CatalogueOfLife / data

Repository for COL content
6 stars 2 forks source link

Resync old sectors #669

Open mdoering opened 3 weeks ago

mdoering commented 3 weeks ago

Some sectors were last synced in 2020 before we actually went live with the new infrastructure. This results in some track records missing, e.g. the actual source record the name came from. We should resync all these sectors, even if no data has changed, just to update the source tracking.

The following sectors have last been synced before 2021:

SELECT s.id, s.subject_dataset_key, s.sync_attempt, si.finished, si.name_count, d.alias
 FROM sector s LEFT JOIN dataset d ON d.key=s.subject_dataset_key
 LEFT JOIN sector_import si ON si.dataset_key=s.dataset_key AND si.sector_key=s.id AND si.attempt=s.sync_attempt
 WHERE s.dataset_key=3 and si.finished < '01-01-2021';

sector| subject_dataset_key | sync_attempt |          finished          | name_count |                alias                 
-----+---------------------+--------------+----------------------------+------------+--------------------------------------
  104 |                1502 |            3 | 2020-08-04 17:14:59.04932  |          1 | Animal Biodiversity
  105 |                1502 |            3 | 2020-08-04 17:15:04.582723 |          2 | Animal Biodiversity
  106 |                1502 |            3 | 2020-08-04 17:15:14.924242 |          2 | Animal Biodiversity
  107 |                1502 |            3 | 2020-08-04 17:15:20.259852 |          2 | Animal Biodiversity
   46 |                1502 |            4 | 2020-08-04 17:14:49.439559 |          1 | Animal Biodiversity
   47 |                1502 |            3 | 2020-08-04 17:14:54.64497  |          1 | Animal Biodiversity
  280 |                1118 |            6 | 2020-07-18 05:03:38.083611 |        103 | HymIS Crabronidae & Rhopalosomatidae
  521 |                1104 |            7 | 2020-07-18 09:08:50.167303 |         36 | Phoronida Database
  584 |                1033 |            6 | 2020-07-19 05:53:50.31922  |          3 | Trichomycetes
  668 |                1502 |            3 | 2020-08-04 17:15:09.778921 |          2 | Animal Biodiversity
  613 |                1033 |            6 | 2020-07-19 05:54:09.778051 |        170 | Trichomycetes
  736 |                1078 |            1 | 2020-08-13 22:01:23.916943 |        984 | Mites GSD Tenuipalpidae
  730 |                1070 |            1 | 2020-08-13 21:53:58.12986  |       2514 | Mites GSD Phytoseiidae
(13 rows)
yroskov commented 3 weeks ago

The problem is that I made a lot of cleanings for duplicated taxa.
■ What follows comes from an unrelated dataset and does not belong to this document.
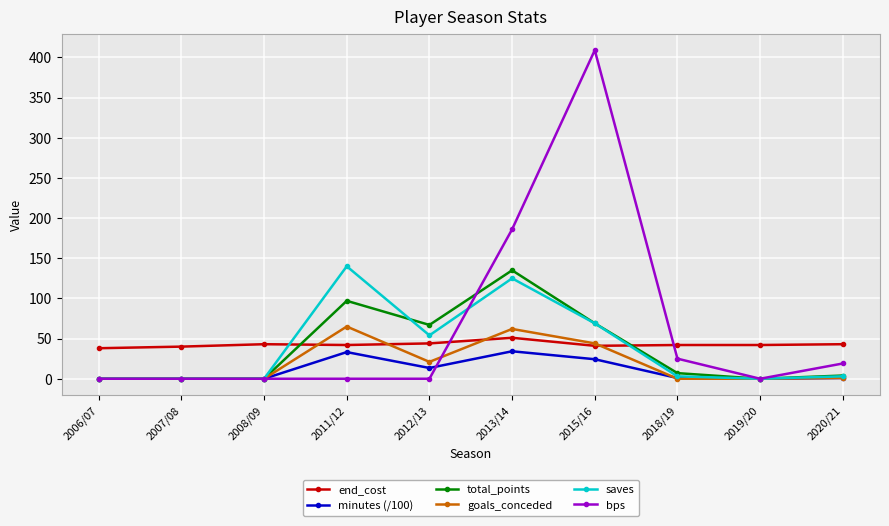

Which series has the largest total across all categories?

bps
Some of them, directly in the project (for the reasons). Your suggestion to complete syncs is too late and can vanish part of my work. Such steps should be done at the beginning of the cycle.

@gdower, what do you think?

yroskov commented 3 weeks ago

HymIS Crabronidae & Rhopalosomatidae Phoronida Database Trichomycetes Mites GSD Tenuipalpidae Mites GSD Phytoseiidae = all were imported from AC19. Is re-sync safe for them, @gdower, @mdoering ?

Animal Biodiversity - is also imported from AC19. I used this resource to add few missing taxa in the management classification of Coleoptera; it has 0 species. I would suggest to wait for a new Coleoptera classification from Diana.

yroskov commented 3 weeks ago

Re-sync of HymIS Crabronidae is might be risky. If I am not wrong, I performed some cleanings for "cross duplicates" in Crabronidae directly in the project.